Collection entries

↓↓↓

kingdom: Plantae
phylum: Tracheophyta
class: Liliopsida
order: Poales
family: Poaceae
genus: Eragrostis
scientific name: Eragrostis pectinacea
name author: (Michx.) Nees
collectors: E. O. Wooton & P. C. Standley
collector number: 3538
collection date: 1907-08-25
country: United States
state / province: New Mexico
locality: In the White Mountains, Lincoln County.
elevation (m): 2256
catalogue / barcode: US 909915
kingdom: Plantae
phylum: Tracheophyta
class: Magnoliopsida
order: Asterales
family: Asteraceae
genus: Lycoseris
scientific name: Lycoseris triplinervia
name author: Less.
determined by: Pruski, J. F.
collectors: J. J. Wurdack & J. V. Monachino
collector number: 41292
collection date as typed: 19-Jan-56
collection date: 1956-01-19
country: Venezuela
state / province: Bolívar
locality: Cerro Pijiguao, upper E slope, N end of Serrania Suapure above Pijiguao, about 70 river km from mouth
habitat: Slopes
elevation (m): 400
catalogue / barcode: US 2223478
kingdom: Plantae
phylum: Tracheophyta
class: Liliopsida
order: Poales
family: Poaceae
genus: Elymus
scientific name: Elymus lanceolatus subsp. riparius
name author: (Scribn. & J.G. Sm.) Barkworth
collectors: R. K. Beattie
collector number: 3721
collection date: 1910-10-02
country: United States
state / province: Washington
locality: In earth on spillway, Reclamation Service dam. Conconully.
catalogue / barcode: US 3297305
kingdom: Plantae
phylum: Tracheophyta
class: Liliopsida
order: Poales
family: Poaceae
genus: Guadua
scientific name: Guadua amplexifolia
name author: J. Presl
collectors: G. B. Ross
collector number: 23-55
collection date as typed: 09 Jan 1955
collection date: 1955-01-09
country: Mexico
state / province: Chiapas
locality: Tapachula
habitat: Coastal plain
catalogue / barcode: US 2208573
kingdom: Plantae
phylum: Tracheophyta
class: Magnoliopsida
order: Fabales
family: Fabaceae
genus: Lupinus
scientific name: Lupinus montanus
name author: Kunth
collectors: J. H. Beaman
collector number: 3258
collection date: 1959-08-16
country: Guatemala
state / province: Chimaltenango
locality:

↑↑↑

THE REQUEST
Revise the material from the line with "collection date: 1910-10-02" to the line with "collector number: 3258" so that "locality" becomes "place" and nothing else changes. Give back only those lines.

SOLUTION FOR THIS PROBLEM
collection date: 1910-10-02
country: United States
state / province: Washington
place: In earth on spillway, Reclamation Service dam. Conconully.
catalogue / barcode: US 3297305
kingdom: Plantae
phylum: Tracheophyta
class: Liliopsida
order: Poales
family: Poaceae
genus: Guadua
scientific name: Guadua amplexifolia
name author: J. Presl
collectors: G. B. Ross
collector number: 23-55
collection date as typed: 09 Jan 1955
collection date: 1955-01-09
country: Mexico
state / province: Chiapas
place: Tapachula
habitat: Coastal plain
catalogue / barcode: US 2208573
kingdom: Plantae
phylum: Tracheophyta
class: Magnoliopsida
order: Fabales
family: Fabaceae
genus: Lupinus
scientific name: Lupinus montanus
name author: Kunth
collectors: J. H. Beaman
collector number: 3258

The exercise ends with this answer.